Читатель! Назови, что я жестока …….[смерть].2
Обращает внимание, что сам поэт акцентирует внимание читателя на страхе человека по отношению к изображаемому им феномену, на что указывает введение в текст эпитета с негативной эмоционально-экспрессивной окраской – «жестока». Следует также отметить критическое отношение автора к постулату христианского вероучения о бессмертии души: смерть трактуется им, прежде всего, как конечность земного пути каждого человека независимо от его происхождения и общественного положения: «Царей, вельмож, рабов нить претерть». Данное утверждение в полной мере соответствует когнитивной картине мира, отраженной в фольклорных загадках, изданных И.А. Худяковым: «На море, на Окиане, / На острове на Буяне, / Сидит птица Ютрица, / Она хвалится, выхваляется, / Что все видала, / Всего много едала. / Видала царя в Москве, / Короля в Литве, / Старца в кельи, / Дитя в колыбели; / И того не едала, / Чего в море не достало»; «На поле на Ордынском, / Стоит дуб Таратынский, / Сидит птичка Веретено; / Она хвалится, похваляется: / – От меня никто не уйдет: / Ни царь в Москве, / Ни король в Литве, / Ни рыба в море – / И та в божьей воле».1 В народных загадках, как и в литературной, акцентируется внимание на всеобъемлющем и фатальном свойстве энигматического объекта: смерть изображается как неизбежное событие не только для любого человека, но и для всех живых существ. При этом в первой из приведенных загадок Худякова отсутствует упоминание о возможности вечной жизни: образ смерти персонифицирован, что подчеркивает ее неотвратимый характер. Зато во второй загадке смерть интерпретируется не только как неминуемая закономерность, но и как проявление божественной воли, что в полной мере соответствует канонам православного христианства.

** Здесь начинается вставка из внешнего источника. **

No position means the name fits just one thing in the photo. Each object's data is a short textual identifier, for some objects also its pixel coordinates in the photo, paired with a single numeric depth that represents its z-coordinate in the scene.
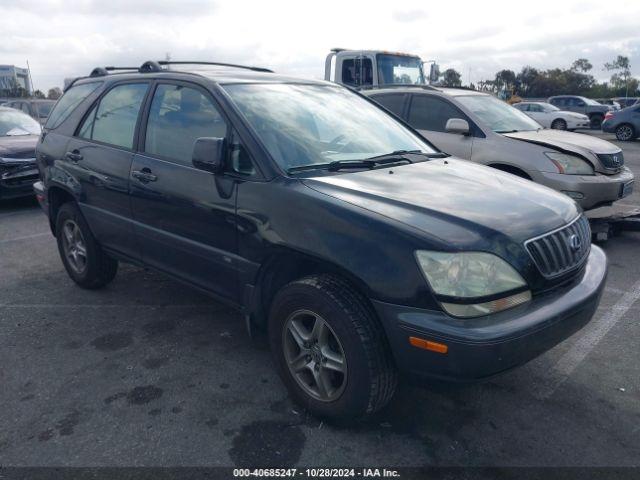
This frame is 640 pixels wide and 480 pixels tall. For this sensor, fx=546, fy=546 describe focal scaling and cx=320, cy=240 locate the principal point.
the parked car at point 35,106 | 13.31
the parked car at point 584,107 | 27.31
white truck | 12.88
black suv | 2.38
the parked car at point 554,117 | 23.72
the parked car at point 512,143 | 5.96
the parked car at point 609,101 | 34.47
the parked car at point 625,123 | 19.12
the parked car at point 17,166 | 8.00
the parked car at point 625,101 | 36.03
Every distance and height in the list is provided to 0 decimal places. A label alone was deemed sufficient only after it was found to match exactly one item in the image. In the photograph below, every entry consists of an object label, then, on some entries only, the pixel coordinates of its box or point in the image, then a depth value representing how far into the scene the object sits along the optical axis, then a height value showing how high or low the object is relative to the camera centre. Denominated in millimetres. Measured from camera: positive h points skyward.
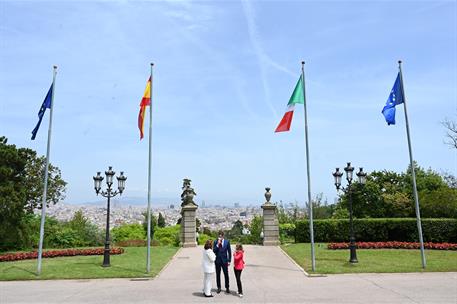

Отдельно следует оговорить упоминание острова Буяна и растущего на нем дерева. Буян в русских сказаниях, сказках и заговорах изображается как таинственный, волшебный остров, расположенный далеко за морем: «Образ острова Буяна и дерева на нем (дуба или березы) настолько устойчив в русских заговорах, что даже тысячелетие христианства не смогло стереть его из народной памяти. И более того, христианские мотивы соединяются в заговорах с образом «святого острова» и «древа жизни» в самые невероятные сочетания…»2 Согласно преданиям, помещенным в «Голубиной книге», именно на острове Буяне находится центр (пуп) земли, растет мировое дерево и лежит Алатырь-камень,3 мифологический чудесный объект, обладающий магической силой и способный предсказать судьбу, а также – камень, лежащий на границе мира живых и мертвых. Данный архетип напрямую связывается с представлениями славян о том, что смерть олицетворяет собой и процесс умирания, и границу земного пути, и загробный мир. В преданиях русского народа отражены представления о смерти, заключающие в себе страх перед тайной той «страны», откуда еще никто не возвращался, перед судом божьим, а также – надежда на облегчение тяжкого земного существования. В народных сказаниях смерть предстает обычно в образе костлявой старухи с косой или молодой девушки со сверкающим из-под темного покрова взором. В великорусских загадках из сборника И.А. Худякова смерть изображена в архетипическом образе птицы, вестника из потустороннего, загробного мира, что отражает специфические особенности когнитивной картины мира русского народа, его мировосприятия и менталитета.